The exact procedure depends heavily on your specific setup, but should include these main steps:
- Choose a provider you can run locally
- Choose a model that supports both image and text input
- Send your images to the embedding generation provider
- Add the returned embeddings to the
_vector
field for each image in your database
In most cases your system should run these steps periodically or whenever you update your database.
Configure a user-provided embedder
Configure the embedder
index setting, settings its source to userProvided
:
curl \
-X PATCH 'MEILISEARCH_URL/indexes/movies/settings' \
-H 'Content-Type: application/json' \
--data-binary '{
"embedders": {
"EMBEDDER_NAME": {
"source": "userProvided",
"dimensions": MODEL_DIMENSIONS
}
}
}'
Replace EMBEDDER_NAME
with the name you wish to give your embedder. Replace MODEL_DIMENSIONS
with the number of dimensions of your chosen model.
Add documents to Meilisearch
Next, use the /documents
endpoint to upload the vectorized images.
In most cases, you should automate this step so Meilisearch is up to date with your primary database.

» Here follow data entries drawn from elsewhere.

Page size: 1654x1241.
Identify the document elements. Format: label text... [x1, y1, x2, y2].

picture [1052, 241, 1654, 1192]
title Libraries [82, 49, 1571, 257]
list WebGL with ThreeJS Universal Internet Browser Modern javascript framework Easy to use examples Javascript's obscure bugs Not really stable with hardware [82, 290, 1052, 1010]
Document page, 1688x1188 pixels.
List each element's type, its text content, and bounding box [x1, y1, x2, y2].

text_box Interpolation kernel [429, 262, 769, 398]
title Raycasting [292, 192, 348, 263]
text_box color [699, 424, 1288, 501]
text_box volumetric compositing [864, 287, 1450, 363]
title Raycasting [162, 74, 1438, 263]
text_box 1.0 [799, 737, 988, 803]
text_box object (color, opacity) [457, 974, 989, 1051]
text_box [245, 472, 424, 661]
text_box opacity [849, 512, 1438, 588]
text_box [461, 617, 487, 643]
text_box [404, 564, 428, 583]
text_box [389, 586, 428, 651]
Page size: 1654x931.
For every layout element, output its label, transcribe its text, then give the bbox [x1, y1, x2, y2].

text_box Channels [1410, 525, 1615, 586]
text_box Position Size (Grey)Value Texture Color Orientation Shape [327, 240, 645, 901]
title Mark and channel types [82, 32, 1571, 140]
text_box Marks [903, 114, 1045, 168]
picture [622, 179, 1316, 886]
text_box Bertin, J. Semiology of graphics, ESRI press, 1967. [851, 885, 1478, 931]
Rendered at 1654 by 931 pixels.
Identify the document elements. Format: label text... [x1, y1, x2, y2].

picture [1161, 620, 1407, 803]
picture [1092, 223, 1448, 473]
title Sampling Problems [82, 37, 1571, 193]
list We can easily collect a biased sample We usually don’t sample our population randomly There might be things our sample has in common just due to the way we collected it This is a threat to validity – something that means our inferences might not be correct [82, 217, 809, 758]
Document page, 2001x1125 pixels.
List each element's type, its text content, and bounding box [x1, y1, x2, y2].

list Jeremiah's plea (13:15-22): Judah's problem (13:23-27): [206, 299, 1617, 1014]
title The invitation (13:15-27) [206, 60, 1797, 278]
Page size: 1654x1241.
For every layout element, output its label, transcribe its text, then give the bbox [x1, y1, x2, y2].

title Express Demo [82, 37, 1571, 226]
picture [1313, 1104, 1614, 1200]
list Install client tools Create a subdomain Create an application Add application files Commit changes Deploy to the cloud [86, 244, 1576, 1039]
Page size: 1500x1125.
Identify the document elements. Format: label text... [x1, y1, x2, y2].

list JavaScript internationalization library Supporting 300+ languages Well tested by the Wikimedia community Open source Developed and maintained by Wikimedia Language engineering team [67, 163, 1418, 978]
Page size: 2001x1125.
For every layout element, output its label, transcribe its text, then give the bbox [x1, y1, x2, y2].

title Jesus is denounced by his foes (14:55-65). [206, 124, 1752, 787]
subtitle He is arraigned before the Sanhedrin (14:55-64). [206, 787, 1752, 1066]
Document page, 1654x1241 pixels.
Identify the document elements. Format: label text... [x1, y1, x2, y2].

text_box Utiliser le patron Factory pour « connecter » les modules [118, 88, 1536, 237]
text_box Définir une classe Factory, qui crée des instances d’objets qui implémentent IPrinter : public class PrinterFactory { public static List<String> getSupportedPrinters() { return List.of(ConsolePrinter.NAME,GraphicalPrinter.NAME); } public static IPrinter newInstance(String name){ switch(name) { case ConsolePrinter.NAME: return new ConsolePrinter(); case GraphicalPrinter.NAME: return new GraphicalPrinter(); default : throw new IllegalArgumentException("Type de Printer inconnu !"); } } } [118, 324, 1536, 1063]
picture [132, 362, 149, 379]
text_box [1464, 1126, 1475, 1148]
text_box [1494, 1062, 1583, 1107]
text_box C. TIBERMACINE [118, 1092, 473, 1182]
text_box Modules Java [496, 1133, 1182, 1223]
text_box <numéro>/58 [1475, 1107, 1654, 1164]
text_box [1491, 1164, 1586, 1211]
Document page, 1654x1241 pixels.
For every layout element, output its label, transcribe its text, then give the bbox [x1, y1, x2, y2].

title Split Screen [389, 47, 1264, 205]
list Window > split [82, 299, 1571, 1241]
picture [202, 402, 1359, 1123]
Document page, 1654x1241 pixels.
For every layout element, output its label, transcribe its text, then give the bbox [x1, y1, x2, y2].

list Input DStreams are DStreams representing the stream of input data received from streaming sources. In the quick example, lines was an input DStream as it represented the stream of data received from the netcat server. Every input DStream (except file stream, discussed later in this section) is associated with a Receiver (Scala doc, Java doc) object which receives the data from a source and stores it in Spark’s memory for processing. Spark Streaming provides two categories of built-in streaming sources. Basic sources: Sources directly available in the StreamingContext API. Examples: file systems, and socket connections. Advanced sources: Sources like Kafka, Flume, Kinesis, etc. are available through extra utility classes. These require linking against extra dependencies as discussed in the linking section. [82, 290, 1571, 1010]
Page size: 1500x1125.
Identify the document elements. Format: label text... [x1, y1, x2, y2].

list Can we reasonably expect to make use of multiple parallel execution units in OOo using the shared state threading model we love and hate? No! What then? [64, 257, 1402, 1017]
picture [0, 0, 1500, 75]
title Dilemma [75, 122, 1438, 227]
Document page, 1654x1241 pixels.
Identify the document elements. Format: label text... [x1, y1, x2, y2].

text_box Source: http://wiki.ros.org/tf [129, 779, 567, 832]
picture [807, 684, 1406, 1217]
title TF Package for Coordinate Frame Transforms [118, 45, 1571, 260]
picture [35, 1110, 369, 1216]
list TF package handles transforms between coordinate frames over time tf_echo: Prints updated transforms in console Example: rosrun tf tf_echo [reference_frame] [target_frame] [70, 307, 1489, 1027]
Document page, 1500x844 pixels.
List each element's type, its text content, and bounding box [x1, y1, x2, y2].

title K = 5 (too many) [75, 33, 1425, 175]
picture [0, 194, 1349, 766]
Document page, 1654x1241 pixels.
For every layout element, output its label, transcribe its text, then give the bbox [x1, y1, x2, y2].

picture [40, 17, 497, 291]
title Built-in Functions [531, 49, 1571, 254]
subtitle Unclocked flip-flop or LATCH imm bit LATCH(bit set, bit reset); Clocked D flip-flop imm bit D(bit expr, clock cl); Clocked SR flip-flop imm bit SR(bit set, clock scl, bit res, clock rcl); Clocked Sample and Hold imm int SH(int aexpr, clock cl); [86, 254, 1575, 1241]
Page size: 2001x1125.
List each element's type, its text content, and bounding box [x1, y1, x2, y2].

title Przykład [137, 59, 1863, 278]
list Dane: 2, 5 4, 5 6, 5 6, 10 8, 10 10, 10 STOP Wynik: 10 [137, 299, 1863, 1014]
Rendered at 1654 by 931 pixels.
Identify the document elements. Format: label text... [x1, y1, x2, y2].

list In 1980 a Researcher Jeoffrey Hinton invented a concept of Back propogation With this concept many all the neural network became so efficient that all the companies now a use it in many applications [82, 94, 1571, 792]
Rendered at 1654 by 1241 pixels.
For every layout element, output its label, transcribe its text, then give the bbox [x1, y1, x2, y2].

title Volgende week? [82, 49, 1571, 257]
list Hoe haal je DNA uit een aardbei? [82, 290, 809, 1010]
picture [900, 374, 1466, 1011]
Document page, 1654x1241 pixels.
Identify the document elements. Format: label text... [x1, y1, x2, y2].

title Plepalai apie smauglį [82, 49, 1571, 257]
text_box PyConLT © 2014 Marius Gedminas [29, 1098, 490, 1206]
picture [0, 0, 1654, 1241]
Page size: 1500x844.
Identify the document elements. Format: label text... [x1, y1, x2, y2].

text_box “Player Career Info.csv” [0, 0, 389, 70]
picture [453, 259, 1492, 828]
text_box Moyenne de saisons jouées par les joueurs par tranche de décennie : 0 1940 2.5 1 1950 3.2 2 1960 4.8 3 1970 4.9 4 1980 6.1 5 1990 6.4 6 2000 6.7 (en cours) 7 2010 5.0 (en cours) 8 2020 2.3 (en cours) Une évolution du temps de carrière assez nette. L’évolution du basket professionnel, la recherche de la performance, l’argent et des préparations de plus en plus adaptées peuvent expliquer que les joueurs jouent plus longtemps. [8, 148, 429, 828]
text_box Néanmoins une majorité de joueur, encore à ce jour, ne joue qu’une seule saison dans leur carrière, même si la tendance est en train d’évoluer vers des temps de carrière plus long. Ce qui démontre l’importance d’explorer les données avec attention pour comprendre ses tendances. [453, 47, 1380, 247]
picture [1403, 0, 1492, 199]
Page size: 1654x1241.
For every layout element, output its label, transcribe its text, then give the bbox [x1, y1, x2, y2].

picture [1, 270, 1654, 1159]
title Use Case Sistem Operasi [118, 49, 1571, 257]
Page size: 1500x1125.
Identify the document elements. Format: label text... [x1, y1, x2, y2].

Set up pipeline for vectorizing queries
Since you are using a userProvided
embedder, you must also generate the embeddings for the search query. This process should be similar to generating embeddings for your images:
- Receive user query from your front-end
- Send query to your local embedding generation provider
- Perform search using the returned query embedding
Vector search with user-provided embeddings
Once you have the query's vector, pass it to the vector
search parameter to perform a semantic AI-powered search:
curl -X POST -H 'content-type: application/json' \
'localhost:7700/indexes/products/search' \
--data-binary '{
"vector": VECTORIZED_QUERY,
"hybrid": {
"embedder": "EMBEDDER_NAME",
}
}'
Replace VECTORIZED_QUERY
with the embedding generated by your provider and EMBEDDER_NAME
with your embedder.
If your images have any associated metadata, you may perform a hybrid search by including the original q
:
curl -X POST -H 'content-type: application/json' \
'localhost:7700/indexes/products/search' \
--data-binary '{
"vector": VECTORIZED_QUERY,
"hybrid": {
"embedder": "EMBEDDER_NAME",
}
"q": "QUERY",
}'
Conclusion
You have seen the main steps for implementing image search with Meilisearch:
- Prepare a pipeline that converts your images into vectors
- Index the vectorized images with Meilisearch
- Prepare a pipeline that converts your users' queries into vectors
- Perform searches using the converted queries